Selected excerpt:

-=-=-=-=-

After only two songs into the Police’s debut Vancouver B.C. concert of their reunion tour, Sting was feeling comfortable enough around his old fellow band members to joke around. He laughed that they hadn’t played together for twenty five years, and he wanted to introduce their band. Not that any introduction would be needed for the summer’s most highly anticipated rock tour, a tour that reunites Sting with Andy Summers, guitarist, and Stewart Copeland, drummer. Sting said, smiling, Andy meet Stewart, to the 64 year old Andy Summers. Unlike the last tour for the Police in 1983 rife with inter-band tensions, Sting’s quip brought smiles to everyone’s faces.
Except for the performance at their induction into the Rock ‘N’ Roll Hall of Fame, the band had not played an official, entire Police concert since their Synchroncity tour. However from their ramped-up opening of “Message in the Bottle,” it was easy to imagine that they had never broken up. Sting, perhaps befitting for the reunion, wore a holey ancient white t-shirt that looked like he had had it since the 1980s, showing off his well tone abs. Copeland sported a headband, and Summers looked the part of the professional jazz musician in his slacks and shirt.

-=-=-=-=-

Information provided:
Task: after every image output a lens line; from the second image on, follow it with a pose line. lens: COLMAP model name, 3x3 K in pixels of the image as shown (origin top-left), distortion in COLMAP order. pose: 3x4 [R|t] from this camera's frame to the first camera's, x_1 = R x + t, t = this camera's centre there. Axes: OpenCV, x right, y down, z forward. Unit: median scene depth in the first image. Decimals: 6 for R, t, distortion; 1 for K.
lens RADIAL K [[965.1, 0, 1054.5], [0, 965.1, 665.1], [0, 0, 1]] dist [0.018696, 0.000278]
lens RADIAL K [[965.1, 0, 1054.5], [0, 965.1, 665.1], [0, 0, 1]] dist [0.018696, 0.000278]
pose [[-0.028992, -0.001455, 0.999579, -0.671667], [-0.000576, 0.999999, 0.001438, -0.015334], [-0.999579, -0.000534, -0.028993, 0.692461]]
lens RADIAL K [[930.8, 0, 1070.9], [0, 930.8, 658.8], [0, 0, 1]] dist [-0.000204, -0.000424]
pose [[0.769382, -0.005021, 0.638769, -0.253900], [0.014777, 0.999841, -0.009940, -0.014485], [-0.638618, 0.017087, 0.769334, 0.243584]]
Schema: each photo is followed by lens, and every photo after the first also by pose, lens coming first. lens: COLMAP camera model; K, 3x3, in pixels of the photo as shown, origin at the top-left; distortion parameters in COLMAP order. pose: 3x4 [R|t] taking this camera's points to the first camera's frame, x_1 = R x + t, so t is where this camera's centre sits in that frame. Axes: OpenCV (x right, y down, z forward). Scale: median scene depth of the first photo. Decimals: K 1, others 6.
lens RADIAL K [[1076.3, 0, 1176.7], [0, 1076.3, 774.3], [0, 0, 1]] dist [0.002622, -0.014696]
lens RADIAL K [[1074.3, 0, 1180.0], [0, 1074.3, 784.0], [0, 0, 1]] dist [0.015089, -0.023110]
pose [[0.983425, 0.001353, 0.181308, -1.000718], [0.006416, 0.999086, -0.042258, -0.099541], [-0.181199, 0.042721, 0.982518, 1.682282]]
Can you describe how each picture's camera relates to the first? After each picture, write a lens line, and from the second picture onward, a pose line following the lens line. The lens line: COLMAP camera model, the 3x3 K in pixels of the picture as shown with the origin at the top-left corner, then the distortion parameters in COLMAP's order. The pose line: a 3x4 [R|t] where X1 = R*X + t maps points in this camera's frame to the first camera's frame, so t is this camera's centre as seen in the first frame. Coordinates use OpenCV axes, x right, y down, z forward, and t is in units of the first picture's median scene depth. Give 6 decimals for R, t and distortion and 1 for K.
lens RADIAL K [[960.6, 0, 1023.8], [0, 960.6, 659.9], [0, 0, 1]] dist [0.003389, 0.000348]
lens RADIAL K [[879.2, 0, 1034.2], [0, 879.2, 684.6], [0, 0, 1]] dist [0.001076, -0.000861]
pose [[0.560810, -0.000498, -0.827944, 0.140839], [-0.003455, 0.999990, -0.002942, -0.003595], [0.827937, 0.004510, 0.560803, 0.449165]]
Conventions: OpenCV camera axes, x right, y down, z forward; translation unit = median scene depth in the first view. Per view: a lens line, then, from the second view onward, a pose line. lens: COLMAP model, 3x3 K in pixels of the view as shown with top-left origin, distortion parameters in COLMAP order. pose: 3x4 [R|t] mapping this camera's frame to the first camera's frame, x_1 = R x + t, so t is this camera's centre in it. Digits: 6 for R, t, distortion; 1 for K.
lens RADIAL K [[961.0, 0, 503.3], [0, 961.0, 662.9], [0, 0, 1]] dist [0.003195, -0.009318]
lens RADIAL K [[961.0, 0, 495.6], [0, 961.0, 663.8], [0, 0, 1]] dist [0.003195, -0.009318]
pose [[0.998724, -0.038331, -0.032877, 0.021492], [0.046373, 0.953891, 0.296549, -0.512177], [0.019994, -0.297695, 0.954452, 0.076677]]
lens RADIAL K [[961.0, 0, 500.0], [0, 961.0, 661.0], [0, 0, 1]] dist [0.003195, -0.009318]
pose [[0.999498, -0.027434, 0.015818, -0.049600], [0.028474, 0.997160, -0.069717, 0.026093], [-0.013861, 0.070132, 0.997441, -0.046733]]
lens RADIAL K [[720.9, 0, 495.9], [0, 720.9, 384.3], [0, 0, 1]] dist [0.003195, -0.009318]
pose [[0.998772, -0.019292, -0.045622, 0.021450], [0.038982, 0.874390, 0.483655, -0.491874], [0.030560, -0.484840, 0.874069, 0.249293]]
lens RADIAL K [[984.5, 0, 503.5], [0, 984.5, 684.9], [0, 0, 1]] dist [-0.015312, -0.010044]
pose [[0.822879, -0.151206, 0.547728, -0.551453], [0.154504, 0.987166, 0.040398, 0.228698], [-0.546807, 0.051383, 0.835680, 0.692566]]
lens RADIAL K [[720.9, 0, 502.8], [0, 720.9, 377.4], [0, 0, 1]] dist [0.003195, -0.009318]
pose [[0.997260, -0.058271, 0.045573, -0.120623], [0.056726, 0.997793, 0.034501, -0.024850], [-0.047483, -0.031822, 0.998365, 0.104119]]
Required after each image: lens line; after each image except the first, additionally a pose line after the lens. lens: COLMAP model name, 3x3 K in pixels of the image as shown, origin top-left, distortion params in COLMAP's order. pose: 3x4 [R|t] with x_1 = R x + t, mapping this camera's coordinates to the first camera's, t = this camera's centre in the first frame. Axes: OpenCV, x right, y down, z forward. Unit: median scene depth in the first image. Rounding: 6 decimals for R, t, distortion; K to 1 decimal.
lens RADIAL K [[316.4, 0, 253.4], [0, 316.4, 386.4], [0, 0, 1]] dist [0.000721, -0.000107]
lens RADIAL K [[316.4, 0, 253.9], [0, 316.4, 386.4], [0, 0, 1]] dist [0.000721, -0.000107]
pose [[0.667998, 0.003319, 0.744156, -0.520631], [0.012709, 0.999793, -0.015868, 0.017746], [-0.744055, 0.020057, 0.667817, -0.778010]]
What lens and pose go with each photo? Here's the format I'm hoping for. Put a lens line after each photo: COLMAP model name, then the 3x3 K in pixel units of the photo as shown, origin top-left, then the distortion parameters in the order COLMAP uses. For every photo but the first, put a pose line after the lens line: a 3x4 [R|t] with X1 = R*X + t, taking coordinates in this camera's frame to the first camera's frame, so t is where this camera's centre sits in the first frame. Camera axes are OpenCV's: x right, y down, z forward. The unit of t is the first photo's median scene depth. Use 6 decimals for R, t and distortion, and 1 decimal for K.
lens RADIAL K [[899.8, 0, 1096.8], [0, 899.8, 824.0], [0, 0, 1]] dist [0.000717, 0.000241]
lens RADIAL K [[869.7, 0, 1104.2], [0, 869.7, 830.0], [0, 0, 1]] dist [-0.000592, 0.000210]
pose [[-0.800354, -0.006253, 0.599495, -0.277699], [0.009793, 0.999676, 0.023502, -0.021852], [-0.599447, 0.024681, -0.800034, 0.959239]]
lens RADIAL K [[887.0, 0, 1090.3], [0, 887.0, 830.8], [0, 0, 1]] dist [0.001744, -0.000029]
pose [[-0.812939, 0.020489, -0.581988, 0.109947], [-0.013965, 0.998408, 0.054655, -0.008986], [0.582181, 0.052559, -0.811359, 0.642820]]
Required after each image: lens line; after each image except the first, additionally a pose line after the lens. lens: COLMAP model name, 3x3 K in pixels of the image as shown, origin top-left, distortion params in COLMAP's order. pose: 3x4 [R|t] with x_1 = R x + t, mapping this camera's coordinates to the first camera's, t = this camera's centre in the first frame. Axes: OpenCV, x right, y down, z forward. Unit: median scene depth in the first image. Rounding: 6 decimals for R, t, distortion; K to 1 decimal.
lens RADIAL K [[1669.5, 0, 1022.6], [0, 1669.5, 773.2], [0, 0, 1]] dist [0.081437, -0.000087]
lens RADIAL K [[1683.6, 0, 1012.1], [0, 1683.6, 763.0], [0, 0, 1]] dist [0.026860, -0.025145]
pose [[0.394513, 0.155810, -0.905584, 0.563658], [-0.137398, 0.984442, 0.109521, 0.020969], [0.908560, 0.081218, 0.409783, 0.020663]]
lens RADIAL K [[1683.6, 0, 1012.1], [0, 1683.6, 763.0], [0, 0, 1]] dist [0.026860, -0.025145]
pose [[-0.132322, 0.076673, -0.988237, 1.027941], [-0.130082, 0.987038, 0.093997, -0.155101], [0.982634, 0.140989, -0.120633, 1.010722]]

-=-=-=-=-

Translate this sentence from the piece on the Police reunion concert into Spanish: "Copeland sported a headband, and Summers looked the part of the professional jazz musician in his slacks and shirt." Nothing in the rows is needed for this.

Written answer: Copeland lucía una cinta en la cabeza, y Summers tenía todo el aspecto de un músico de jazz profesional con sus pantalones de vestir y su camisa.